→ **Material to process**
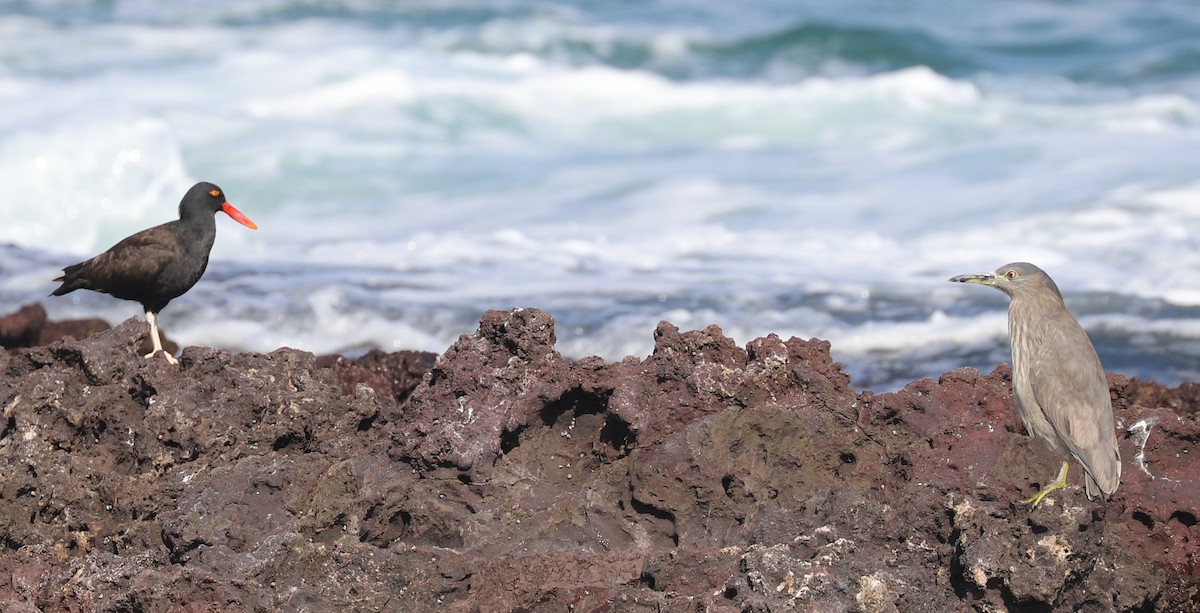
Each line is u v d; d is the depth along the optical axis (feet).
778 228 84.69
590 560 29.89
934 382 33.47
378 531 31.50
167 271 46.14
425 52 138.00
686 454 31.55
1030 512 27.89
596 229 86.07
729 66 141.79
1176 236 77.66
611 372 33.09
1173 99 116.06
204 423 32.53
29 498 31.89
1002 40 146.51
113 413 33.19
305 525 30.99
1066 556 27.63
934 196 90.94
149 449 32.27
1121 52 138.00
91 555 30.53
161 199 92.48
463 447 31.53
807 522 29.81
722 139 112.68
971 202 88.63
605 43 144.25
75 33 141.69
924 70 127.13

→ **Work order**
Wherever the listing shows a picture, omit it and output the rest exactly as given.

→ **Response below**
Each line is u v d; d is the depth along the optical axis (feet).
778 228 84.69
590 560 29.89
934 382 33.47
378 531 31.50
167 271 46.14
425 52 138.00
686 454 31.55
1030 512 27.89
596 229 86.07
729 66 141.79
1176 236 77.66
611 372 33.09
1173 99 116.06
204 423 32.53
29 498 31.89
1002 40 146.51
113 413 33.19
305 525 30.99
1066 556 27.63
934 196 90.94
149 449 32.27
1121 52 138.00
91 555 30.53
161 199 92.48
463 447 31.53
807 522 29.81
722 139 112.68
971 202 88.63
605 43 144.25
75 33 141.69
924 70 127.13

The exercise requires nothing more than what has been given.